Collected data
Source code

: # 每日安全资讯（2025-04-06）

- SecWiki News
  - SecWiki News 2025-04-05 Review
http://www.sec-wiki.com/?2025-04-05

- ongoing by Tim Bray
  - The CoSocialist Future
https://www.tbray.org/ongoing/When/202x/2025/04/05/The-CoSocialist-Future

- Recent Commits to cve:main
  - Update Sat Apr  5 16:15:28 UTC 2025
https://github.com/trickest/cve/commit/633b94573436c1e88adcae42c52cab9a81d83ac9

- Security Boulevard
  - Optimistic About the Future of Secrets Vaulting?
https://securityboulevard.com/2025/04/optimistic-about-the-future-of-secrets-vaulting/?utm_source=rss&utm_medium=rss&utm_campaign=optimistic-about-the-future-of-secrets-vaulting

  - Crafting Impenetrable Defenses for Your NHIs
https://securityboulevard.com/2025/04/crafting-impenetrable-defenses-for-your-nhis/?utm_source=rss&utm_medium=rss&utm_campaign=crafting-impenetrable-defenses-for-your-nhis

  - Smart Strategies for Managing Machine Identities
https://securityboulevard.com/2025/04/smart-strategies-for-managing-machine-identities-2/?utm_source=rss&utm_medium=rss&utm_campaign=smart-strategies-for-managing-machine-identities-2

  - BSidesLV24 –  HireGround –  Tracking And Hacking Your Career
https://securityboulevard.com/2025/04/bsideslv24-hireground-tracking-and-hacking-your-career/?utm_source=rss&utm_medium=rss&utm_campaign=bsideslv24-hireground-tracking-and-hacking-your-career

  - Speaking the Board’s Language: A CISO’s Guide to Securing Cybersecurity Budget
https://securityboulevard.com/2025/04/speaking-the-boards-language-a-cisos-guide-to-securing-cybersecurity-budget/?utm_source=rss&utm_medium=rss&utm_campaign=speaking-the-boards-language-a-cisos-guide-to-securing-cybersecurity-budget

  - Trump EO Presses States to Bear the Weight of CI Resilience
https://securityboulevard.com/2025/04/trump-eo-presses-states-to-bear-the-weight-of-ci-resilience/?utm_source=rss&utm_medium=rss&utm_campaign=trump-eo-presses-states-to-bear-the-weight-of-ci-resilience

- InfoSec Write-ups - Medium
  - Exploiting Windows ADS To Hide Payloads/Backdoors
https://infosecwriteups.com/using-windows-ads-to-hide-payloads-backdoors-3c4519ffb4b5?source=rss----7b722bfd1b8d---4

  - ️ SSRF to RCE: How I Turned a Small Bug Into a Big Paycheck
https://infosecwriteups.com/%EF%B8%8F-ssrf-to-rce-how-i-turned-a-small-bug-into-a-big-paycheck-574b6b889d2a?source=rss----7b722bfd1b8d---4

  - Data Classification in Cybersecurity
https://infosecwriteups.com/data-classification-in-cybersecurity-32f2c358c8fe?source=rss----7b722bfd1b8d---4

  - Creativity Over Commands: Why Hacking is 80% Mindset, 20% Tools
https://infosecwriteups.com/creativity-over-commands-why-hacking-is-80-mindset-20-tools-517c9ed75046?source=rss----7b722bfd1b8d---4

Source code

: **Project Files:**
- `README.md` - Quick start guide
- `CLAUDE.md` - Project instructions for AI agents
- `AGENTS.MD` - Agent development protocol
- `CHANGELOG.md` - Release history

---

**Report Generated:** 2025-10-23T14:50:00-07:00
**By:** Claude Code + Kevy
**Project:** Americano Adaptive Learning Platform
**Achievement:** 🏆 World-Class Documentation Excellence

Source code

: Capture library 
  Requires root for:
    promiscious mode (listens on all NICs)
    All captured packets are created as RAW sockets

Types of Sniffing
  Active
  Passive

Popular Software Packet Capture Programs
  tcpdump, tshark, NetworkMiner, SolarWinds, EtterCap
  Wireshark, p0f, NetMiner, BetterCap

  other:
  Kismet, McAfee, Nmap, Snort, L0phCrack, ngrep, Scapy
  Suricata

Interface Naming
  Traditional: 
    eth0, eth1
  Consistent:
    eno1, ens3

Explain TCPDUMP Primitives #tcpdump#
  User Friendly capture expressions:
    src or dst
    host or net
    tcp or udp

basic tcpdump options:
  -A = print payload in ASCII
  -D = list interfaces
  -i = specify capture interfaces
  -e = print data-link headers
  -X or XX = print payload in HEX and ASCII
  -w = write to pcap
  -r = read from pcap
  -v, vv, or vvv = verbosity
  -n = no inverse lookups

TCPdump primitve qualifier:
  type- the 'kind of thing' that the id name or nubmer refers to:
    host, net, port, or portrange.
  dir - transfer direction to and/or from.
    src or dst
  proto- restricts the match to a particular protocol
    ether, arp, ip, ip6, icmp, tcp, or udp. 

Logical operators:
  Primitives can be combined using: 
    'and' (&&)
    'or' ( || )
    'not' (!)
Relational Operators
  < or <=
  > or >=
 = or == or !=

Problem: If a line in the data holds the string "Primitives", copy that line.

Result of this task:
Explain TCPDUMP Primitives #tcpdump#
  Primitives can be combined using: 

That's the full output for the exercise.